[[ RECORDS PROVIDED, beginning ]]
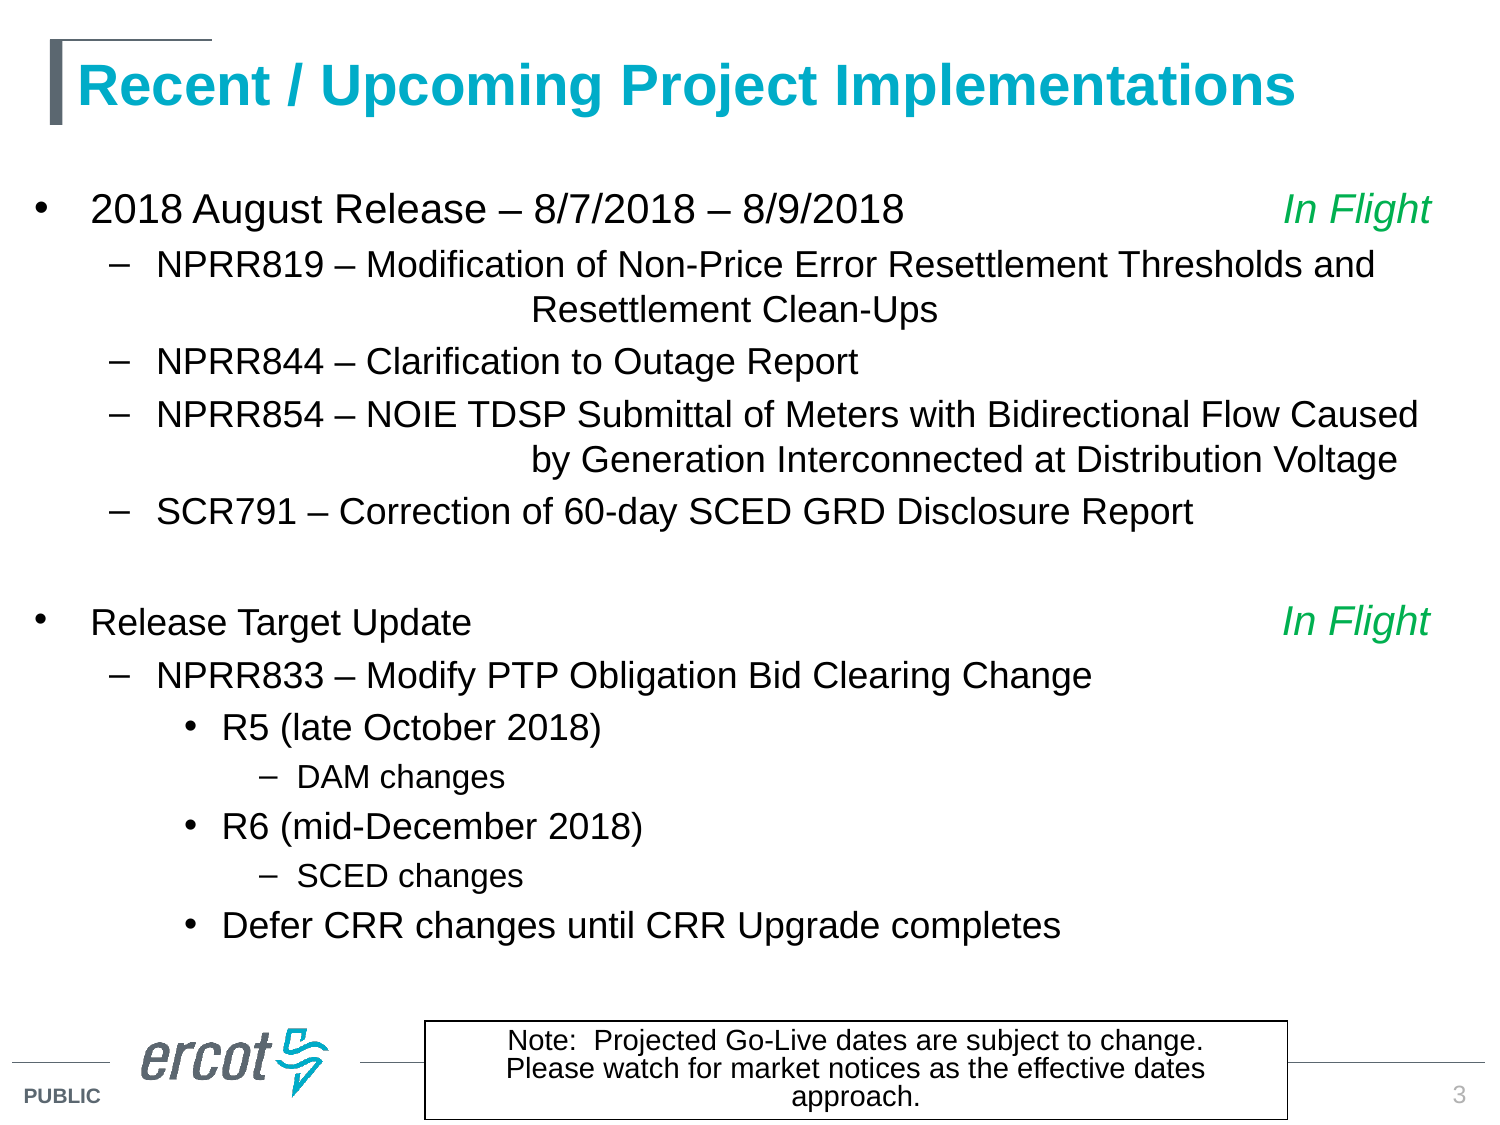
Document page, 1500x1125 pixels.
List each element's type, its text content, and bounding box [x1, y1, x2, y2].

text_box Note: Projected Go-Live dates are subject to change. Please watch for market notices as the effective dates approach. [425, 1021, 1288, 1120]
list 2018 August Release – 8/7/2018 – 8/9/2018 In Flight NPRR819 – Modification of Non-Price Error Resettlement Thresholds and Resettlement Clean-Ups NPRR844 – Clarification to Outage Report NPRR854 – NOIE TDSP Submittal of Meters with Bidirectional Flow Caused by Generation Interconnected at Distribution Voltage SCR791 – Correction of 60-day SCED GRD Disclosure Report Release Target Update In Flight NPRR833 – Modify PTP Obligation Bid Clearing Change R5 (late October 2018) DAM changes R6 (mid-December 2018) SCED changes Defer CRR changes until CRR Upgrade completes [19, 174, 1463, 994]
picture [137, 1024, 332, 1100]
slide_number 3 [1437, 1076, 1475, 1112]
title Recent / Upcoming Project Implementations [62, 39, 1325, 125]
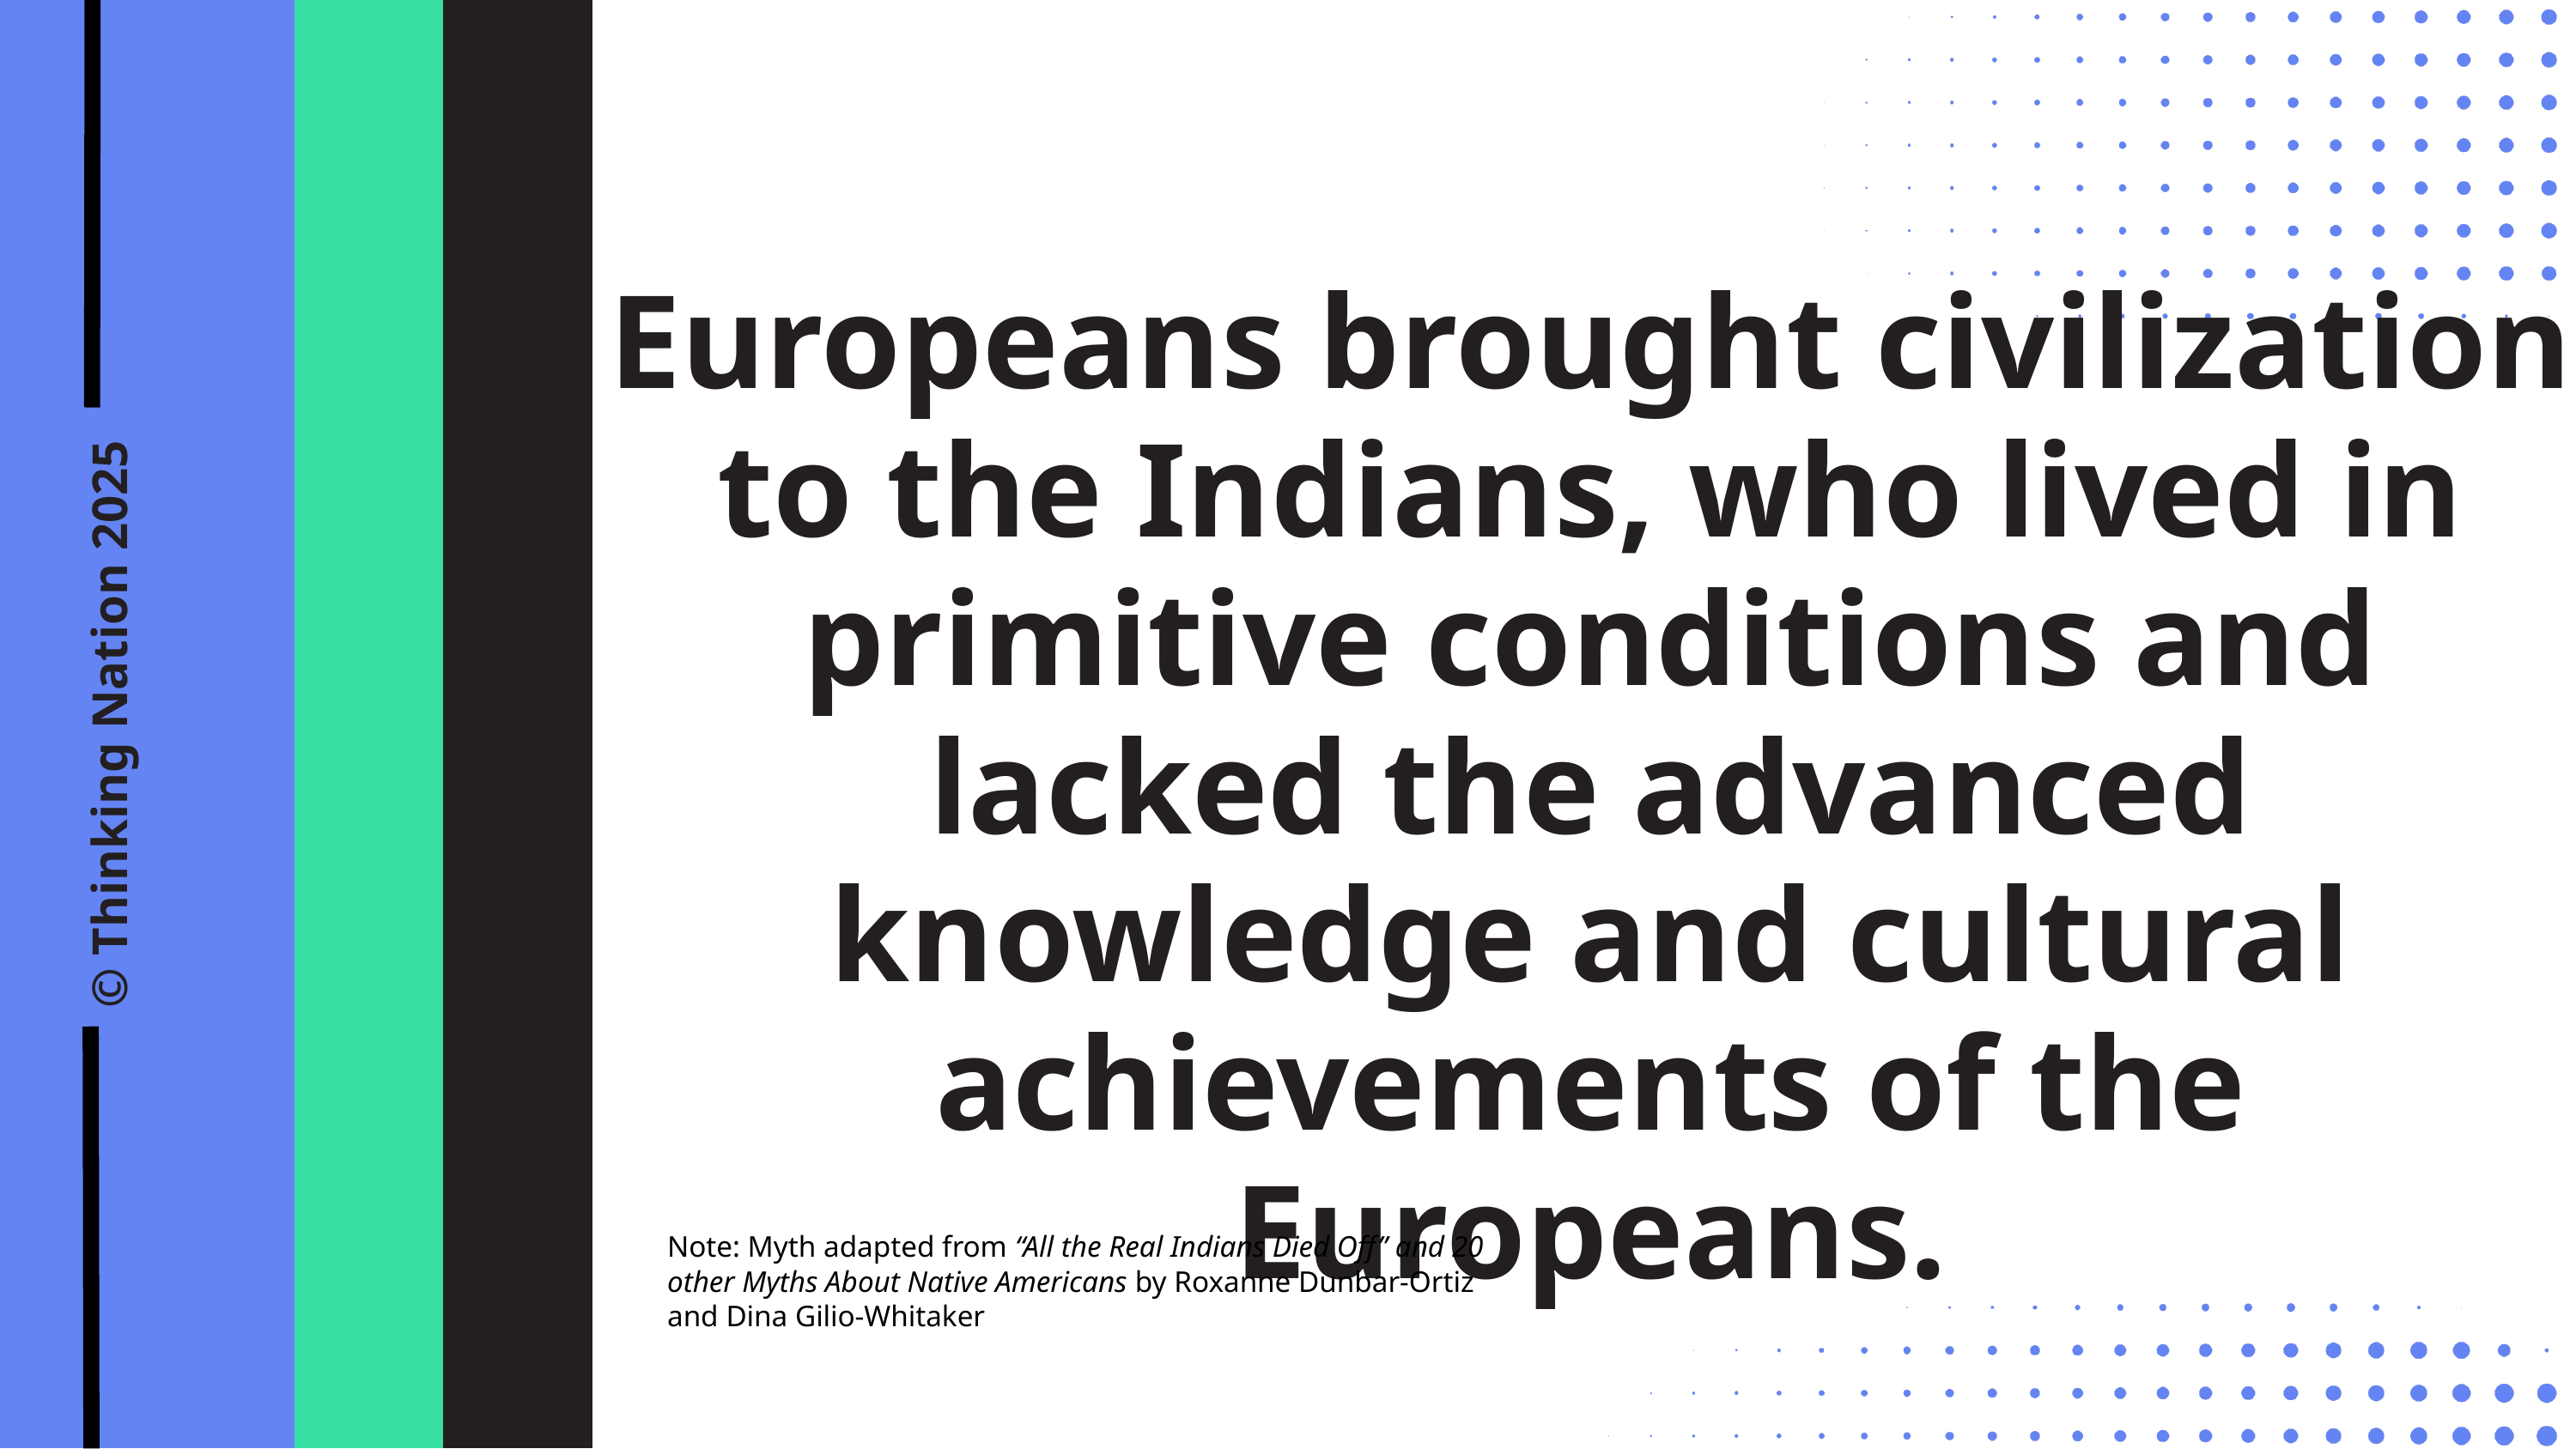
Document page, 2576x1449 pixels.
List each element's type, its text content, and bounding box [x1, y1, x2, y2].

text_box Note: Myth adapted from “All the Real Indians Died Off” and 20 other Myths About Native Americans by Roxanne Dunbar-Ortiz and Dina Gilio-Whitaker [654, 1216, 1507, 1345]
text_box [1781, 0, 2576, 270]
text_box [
[[ RECORDS PROVIDED, end ]]
• [PROMPT]: Write out every entry again word for word, without any of the pictures.

• [YOUR RESPONSE]:
Document page, 1500x1125 pixels.
List each element's type, its text content, and bounding box [x1, y1, x2, y2].

text_box Note: Projected Go-Live dates are subject to change. Please watch for market notices as the effective dates approach. [425, 1021, 1288, 1120]
list 2018 August Release – 8/7/2018 – 8/9/2018 In Flight NPRR819 – Modification of Non-Price Error Resettlement Thresholds and Resettlement Clean-Ups NPRR844 – Clarification to Outage Report NPRR854 – NOIE TDSP Submittal of Meters with Bidirectional Flow Caused by Generation Interconnected at Distribution Voltage SCR791 – Correction of 60-day SCED GRD Disclosure Report Release Target Update In Flight NPRR833 – Modify PTP Obligation Bid Clearing Change R5 (late October 2018) DAM changes R6 (mid-December 2018) SCED changes Defer CRR changes until CRR Upgrade completes [19, 174, 1463, 994]
picture [137, 1024, 332, 1100]
slide_number 3 [1437, 1076, 1475, 1112]
title Recent / Upcoming Project Implementations [62, 39, 1325, 125]
Document page, 2576x1449 pixels.
List each element's type, its text content, and bounding box [x1, y1, x2, y2].

text_box Note: Myth adapted from “All the Real Indians Died Off” and 20 other Myths About Native Americans by Roxanne Dunbar-Ortiz and Dina Gilio-Whitaker [654, 1216, 1507, 1345]
text_box [1781, 0, 2576, 270]
text_box [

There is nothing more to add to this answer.